À sombra dos escritos em flor
Arnaldo Niskier
Como instituição cultural de primeira grandeza, a Academia Brasileira de Letras não poderia deixar de lidar, em certos momentos, com a vida e a obra do renomado escritor francês Marcel Proust. Suas longas frases não assustaram escritores calejados como Alceu Amoroso Lima, José Lins do Rego e a minha estimada Rachel de Queiroz. Lidaram com o autor de “Para o Lado de Swan” e a “À sombra das moças em flor", mesmo sabendo da fama de que a sua obra era considerada "difícil".
Outros autores, como os amigos Rosa Freire d'Aguiar, minha colega da redação da revista "Manchete", e Cláudio Aguiar ("O último romance de Proust") trataram do autor dos sete volumes de "Em busca do tempo perdido" com a propriedade e a competência que deles se esperava. No caso deste último, pernambucano de boa cepa, ele cria, o que pode ser uma notável obra de ficção, um livro em que um contrabandista de obras de arte inglês envia a Olinda três auxiliares com a missão de roubar os manuscritos do que seria o seu último livro. A trama, situada em 1972, segue um caminho cheio de alternâncias ou reviravoltas.
A atual exposição da obra de Proust, revivendo o que aconteceu na Biblioteca Nacional da França, com a apresentação ação de "Marcel Proust: La Fabrique de l'oeuvre" exibe um mergulho na produção da sua obra-prima, com pinturas, roupas de época e documentos descobertos recentemente. É o que acontece também na Biblioteca Pública de Porto Alegre, com a mostra de documentos, manuscritos e rascunhos do escritor francês.
Além do universo estético do seu tempo, Proust foi um dedicado usuário da pintura e da música, o que valoriza enormemente a sua extraordinária obra. Assim ele passa o tempo todo perguntando se vai ou não começar o seu livro. Quando o leitor se dá conta disso, a leitura já chegou ao fim.

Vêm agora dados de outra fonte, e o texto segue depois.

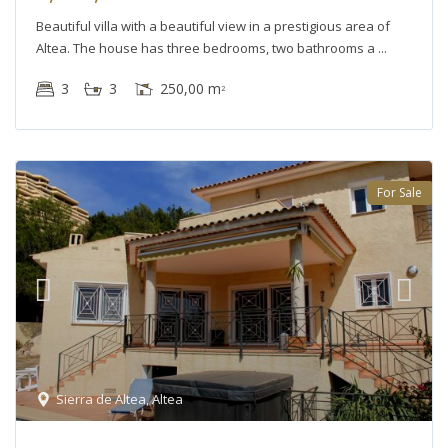
Beautiful villa with a beautiful view in a prestigious area of
Altea. The house has three bedrooms, two bathrooms a
3
3
250,00 m
2
For Sale
Sierra de Altea
,
Altea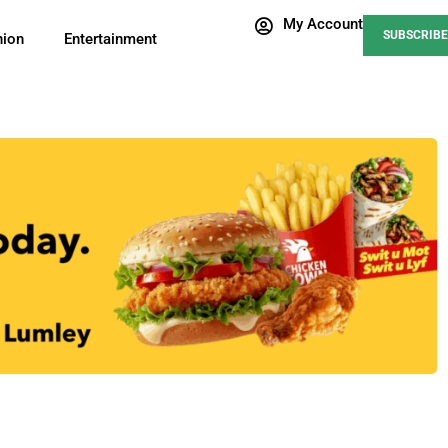
My Account
SUBSCRIBE
nion
Entertainment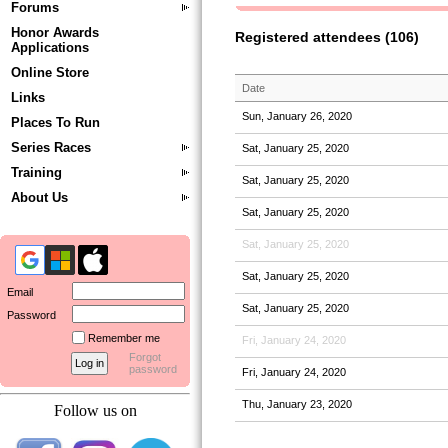
Forums
Honor Awards
Registered attendees (106)
Applications
Online Store
Date
Links
Sun, January 26, 2020
Places To Run
Series Races
Sat, January 25, 2020
Training
Sat, January 25, 2020
About Us
Sat, January 25, 2020
Sat, January 25, 2020
Sat, January 25, 2020
Email
Sat, January 25, 2020
Password
Remember me
Fri, January 24, 2020
Forgot
password
Fri, January 24, 2020
Thu, January 23, 2020
Follow us on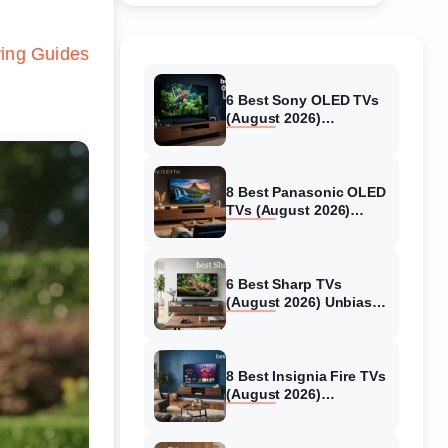
ing Guides
6 Best Sony OLED TVs
(August 2026)
Independent reviews
8 Best Panasonic OLED
TVs (August 2026)
Unbiased reviews
6 Best Sharp TVs
(August 2026) Unbiased
reviews
8 Best Insignia Fire TVs
(August 2026)
Authentic reviews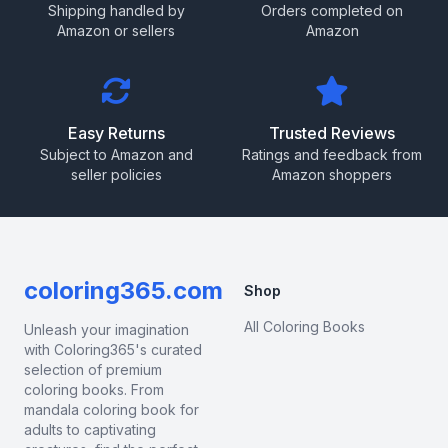
Shipping handled by
Orders completed on
Amazon or sellers
Amazon
Easy Returns
Trusted Reviews
Subject to Amazon and
Ratings and feedback from
seller policies
Amazon shoppers
coloring365.com
Shop
All Coloring Books
Unleash your imagination
with Coloring365's curated
selection of premium
coloring books. From
mandala coloring book for
adults to captivating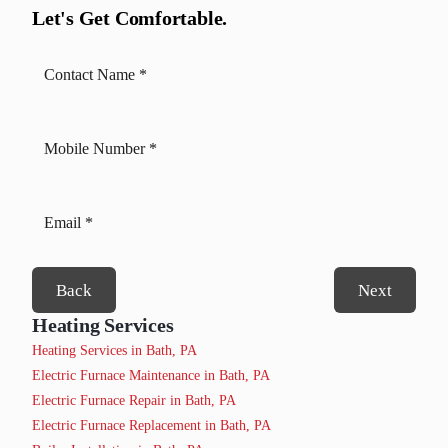
Let's Get Comfortable.
Back
Next
Heating Services
Heating Services in Bath, PA
Electric Furnace Maintenance in Bath, PA
Electric Furnace Repair in Bath, PA
Electric Furnace Replacement in Bath, PA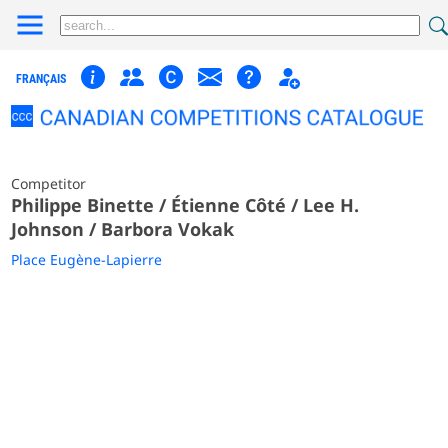
FRANÇAIS
Competitor
Philippe Binette / Étienne Côté / Lee H.
Johnson / Barbora Vokak
Place Eugène-Lapierre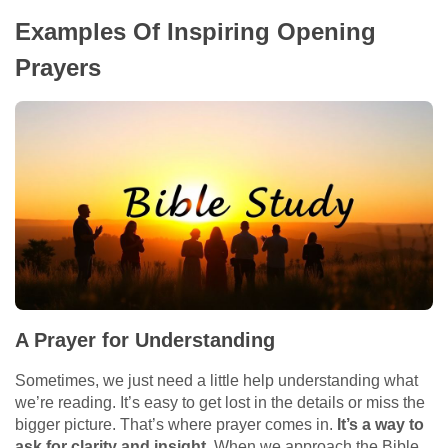
Examples Of Inspiring Opening
Prayers
A Prayer for Understanding
Sometimes, we just need a little help understanding what
we’re reading. It’s easy to get lost in the details or miss the
bigger picture. That’s where prayer comes in.
It’s a way to
ask for clarity and insight.
When we approach the Bible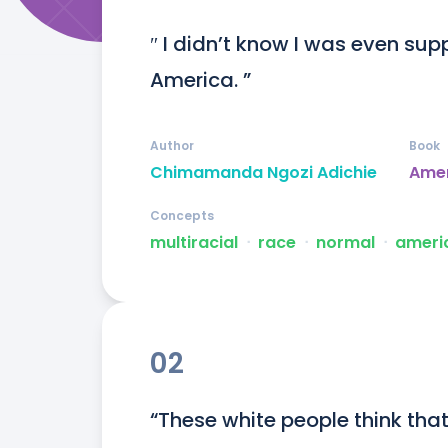
″ I didn’t know I was even sup
America. ”
Author
Book
Chimamanda Ngozi Adichie
Ame
Concepts
multiracial
ᐧ
race
ᐧ
normal
ᐧ
ameri
02
“These white people think tha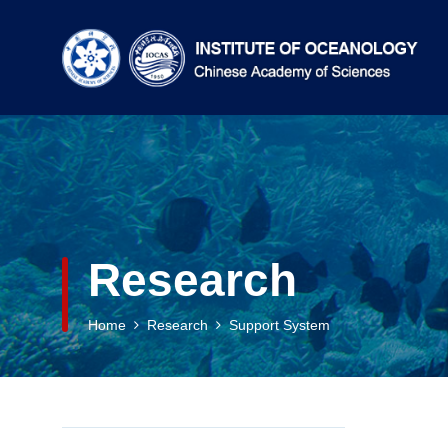
Research
Home
Research
Support System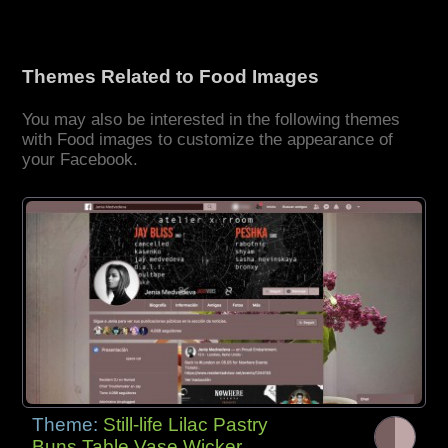
Themes Related to Food Images
You may also be interested in the following themes
with Food images to customize the appearance of
your Facebook.
Theme:
Still-life Lilac Pastry
Buns Table Vase Wicker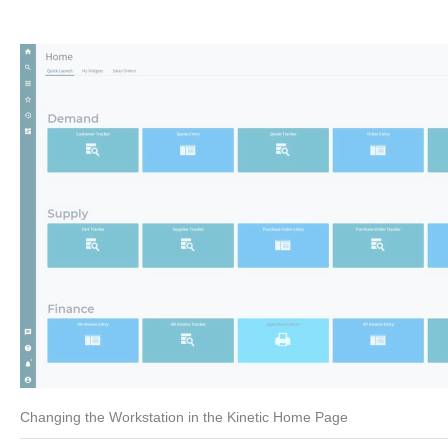
Changing the Workstation in the Kinetic Home Page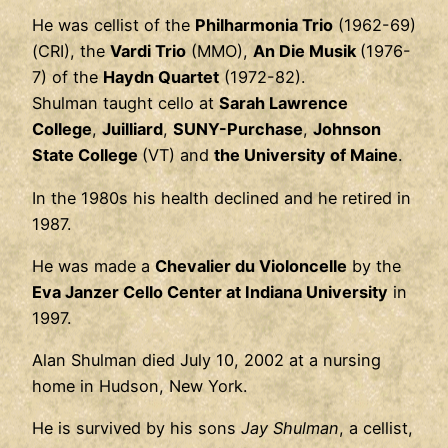
He was cellist of the
Philharmonia Trio
(1962-69)
(CRI), the
Vardi Trio
(MMO),
An Die Musik
(1976-
7) of the
Haydn Quartet
(1972-82).
Shulman taught cello at
Sarah Lawrence
College
,
Juilliard
,
SUNY-Purchase
,
Johnson
State College
(VT) and
the University of Maine
.
In the 1980s his health declined and he retired in
1987.
He was made a
Chevalier du Violoncelle
by the
Eva Janzer Cello Center at Indiana University
in
1997.
Alan Shulman died July 10, 2002 at a nursing
home in Hudson, New York.
He is survived by his sons
Jay Shulman
, a cellist,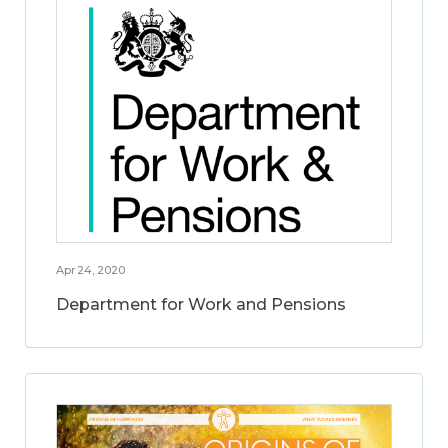
Apr 24, 2020
Department for Work and Pensions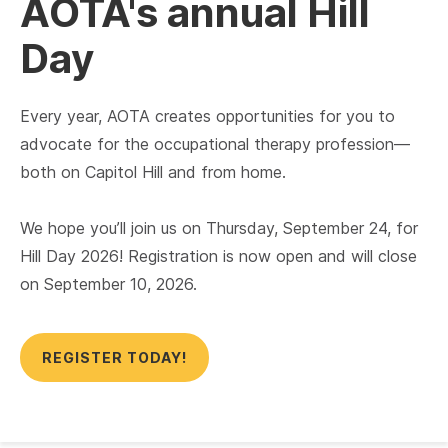
AOTA's annual Hill
Day
Every year, AOTA creates opportunities for you to
advocate for the occupational therapy profession—
both on Capitol Hill and from home.
We hope you’ll join us on Thursday, September 24, for
Hill Day 2026! Registration is now open and will close
on September 10, 2026.
REGISTER TODAY!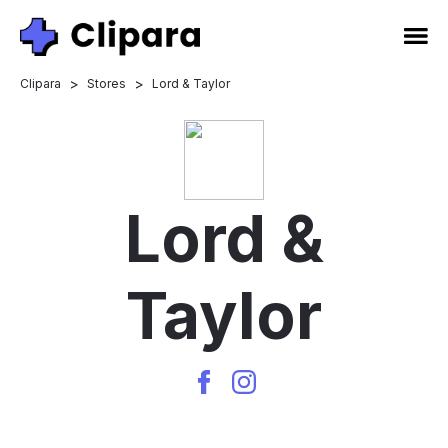
>
>
Clipara
Stores
Lord & Taylor
Lord &
Taylor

Num primeiro momento, Proust produz sequências de textos isolados. Só organiza a narrativa num segundo momento. E assim ele desenvolve o seu trabalho, como se vê nas suas impressionantes memórias, com as características proustianas de supressões, deslocamentos e corta-cola da sua obra genial. A exposição de Porto Alegre expressa isso de forma bastante competente, como quis o seu curador Gilberto Schwartsman.